Dermatologists, like Ohio State University’s Dr. Matthew Zirwas, are seeing more and more rashes on people’s hands, faces, and unmentionable parts. These rashes often share a common culprit: a preservative called methylisothiazolinone (MI) that’s commonly found in self-care products like shampoo, hand soaps, and wet wipes.
And while you rinse off shampoo and hand soaps, residue from a wet wipe remains on your skin and can cause allergic contact dermatitis.
What the Rash Looks Like
Allergic contact dermatitis is an itchy, red rash that occurs after contact with an allergen. Poison ivy rashes are perhaps the most well known contact dermatitis rashes. But dermatitis rashes caused by MI are on the rise.
According to the British Association of Dermatologists, it’s the second most common cause of contact dermatitis after nickel allergies.
Severe cases of rashes caused by MI may not only be red and itchy, but also blistered and quite painful. The most affected areas include the genitals, buttocks, fingers, hands, and face.
The Rise of Methylisothiazolinone
While the cosmetics industry has used MI for years, the concentration of the ingredient in products has recently increased as the industry has phased out other types of controversial preservatives like parabens.
In fact, Zirwas notes that the level of MI in some products has increased 25 fold over the past several years.

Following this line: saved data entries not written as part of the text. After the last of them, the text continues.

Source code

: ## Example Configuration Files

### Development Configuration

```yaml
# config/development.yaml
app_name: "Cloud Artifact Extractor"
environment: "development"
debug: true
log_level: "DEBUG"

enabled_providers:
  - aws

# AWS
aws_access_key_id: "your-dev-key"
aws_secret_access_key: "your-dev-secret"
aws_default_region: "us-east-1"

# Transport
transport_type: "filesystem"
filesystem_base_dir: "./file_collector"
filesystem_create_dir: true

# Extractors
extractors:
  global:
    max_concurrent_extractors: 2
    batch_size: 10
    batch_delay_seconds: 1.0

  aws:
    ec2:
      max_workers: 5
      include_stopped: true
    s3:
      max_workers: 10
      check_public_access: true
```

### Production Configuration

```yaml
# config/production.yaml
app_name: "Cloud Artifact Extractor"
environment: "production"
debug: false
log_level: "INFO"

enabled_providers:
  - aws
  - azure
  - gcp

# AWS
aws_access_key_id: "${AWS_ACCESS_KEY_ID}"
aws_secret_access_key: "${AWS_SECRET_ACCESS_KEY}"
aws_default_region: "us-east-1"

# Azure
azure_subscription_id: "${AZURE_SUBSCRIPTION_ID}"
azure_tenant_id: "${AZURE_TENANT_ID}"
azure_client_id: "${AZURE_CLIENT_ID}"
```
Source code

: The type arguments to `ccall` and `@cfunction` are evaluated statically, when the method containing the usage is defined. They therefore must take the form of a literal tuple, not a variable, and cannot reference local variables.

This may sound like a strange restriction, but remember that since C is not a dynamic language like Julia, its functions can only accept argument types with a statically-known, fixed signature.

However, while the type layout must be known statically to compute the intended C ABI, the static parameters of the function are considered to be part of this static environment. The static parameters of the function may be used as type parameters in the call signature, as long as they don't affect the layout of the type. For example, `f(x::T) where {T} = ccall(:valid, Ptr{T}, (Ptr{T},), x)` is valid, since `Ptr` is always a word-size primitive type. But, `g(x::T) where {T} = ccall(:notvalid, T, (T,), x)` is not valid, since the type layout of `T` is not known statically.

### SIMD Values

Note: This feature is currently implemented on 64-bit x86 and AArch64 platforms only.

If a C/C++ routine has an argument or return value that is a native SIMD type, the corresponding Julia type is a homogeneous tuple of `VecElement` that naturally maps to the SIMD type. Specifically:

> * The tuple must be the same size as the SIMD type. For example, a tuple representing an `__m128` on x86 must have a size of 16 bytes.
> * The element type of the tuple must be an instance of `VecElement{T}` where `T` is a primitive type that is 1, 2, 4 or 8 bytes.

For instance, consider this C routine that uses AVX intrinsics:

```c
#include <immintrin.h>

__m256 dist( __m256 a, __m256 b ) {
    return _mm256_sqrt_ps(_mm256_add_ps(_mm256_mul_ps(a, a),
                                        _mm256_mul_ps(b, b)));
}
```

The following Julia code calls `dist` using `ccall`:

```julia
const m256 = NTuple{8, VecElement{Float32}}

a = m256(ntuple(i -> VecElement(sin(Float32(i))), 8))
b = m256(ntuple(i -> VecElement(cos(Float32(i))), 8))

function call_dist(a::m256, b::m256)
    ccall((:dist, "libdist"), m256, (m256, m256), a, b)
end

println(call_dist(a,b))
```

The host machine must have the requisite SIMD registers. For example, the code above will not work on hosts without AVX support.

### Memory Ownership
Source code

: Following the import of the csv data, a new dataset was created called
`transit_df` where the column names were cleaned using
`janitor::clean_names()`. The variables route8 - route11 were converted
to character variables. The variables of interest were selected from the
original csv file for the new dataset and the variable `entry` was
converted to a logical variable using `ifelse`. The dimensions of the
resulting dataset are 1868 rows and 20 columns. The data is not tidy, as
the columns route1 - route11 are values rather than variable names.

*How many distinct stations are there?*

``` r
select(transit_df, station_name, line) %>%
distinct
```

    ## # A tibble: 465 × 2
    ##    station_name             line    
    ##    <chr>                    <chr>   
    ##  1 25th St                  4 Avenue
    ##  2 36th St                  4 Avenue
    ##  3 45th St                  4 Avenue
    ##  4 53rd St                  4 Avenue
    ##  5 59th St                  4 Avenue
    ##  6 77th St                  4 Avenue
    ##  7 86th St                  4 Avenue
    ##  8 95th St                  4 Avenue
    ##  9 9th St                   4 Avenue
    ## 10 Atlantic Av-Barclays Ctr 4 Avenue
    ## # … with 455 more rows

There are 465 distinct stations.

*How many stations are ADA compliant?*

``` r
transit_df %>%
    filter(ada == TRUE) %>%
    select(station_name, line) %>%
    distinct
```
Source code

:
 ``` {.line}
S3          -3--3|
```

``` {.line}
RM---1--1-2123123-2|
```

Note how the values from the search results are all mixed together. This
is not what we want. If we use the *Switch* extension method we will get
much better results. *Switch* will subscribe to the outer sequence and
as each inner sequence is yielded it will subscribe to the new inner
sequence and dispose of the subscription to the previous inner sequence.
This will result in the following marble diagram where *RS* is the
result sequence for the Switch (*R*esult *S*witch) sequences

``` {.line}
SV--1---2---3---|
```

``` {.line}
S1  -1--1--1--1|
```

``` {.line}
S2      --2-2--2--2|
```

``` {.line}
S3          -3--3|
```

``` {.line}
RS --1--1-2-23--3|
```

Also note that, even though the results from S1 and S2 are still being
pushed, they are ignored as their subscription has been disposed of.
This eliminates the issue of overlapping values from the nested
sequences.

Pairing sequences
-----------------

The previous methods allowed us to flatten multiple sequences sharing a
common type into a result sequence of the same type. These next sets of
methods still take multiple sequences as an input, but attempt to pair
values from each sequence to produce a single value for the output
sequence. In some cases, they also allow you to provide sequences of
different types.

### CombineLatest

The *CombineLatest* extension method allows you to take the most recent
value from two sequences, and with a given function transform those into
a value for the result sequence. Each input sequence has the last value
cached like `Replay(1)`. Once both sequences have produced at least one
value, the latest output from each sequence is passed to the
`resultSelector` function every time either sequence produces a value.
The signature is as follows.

And while not everyone is allergic to MI, the increased levels are causing what British dermatologists call an “epidemic” of contact dermatitis.
MI is prevalent in household products, particularly ones that are water based. The chemical is used as a preservative to inhibit the growth of mold and bacteria. Any type of wet wipe, be it a baby wipe, a children’s or adult’s flushable wipe, or an antibacterial wipe could use MI.
Other products that may use MI include:
- Shampoos, conditioners, and other hair products
- Liquid Hand Soaps
- Shower and shave gels
- Laundry detergent
You can look through the ingredients list of your self-care products to see if they include MI, or you can look them up using the Environmental Working Group’s Skin Deep, a database that rates self-care products based on their potential toxicity.
If You Think You or Your Child Might Be Allergic to MI…
So if your baby is struggling with a diaper rash that just won’t go away, or if you’re experiencing a rash yourself, you may want to test yourself to see if you’re allergic to MI.
Zirwas recommends using the product in question on the inside of your arm, where your elbow is, twice a day for two weeks. This test should help you discern if it’s your innocuous seeming wipes that are causing you or your baby pain.
If you think you have an allergy to MI, you’ll have to give up the product in question for a month before the rash will fully subside. If you’re very concerned about the rash, make an appointment with your dermatologist.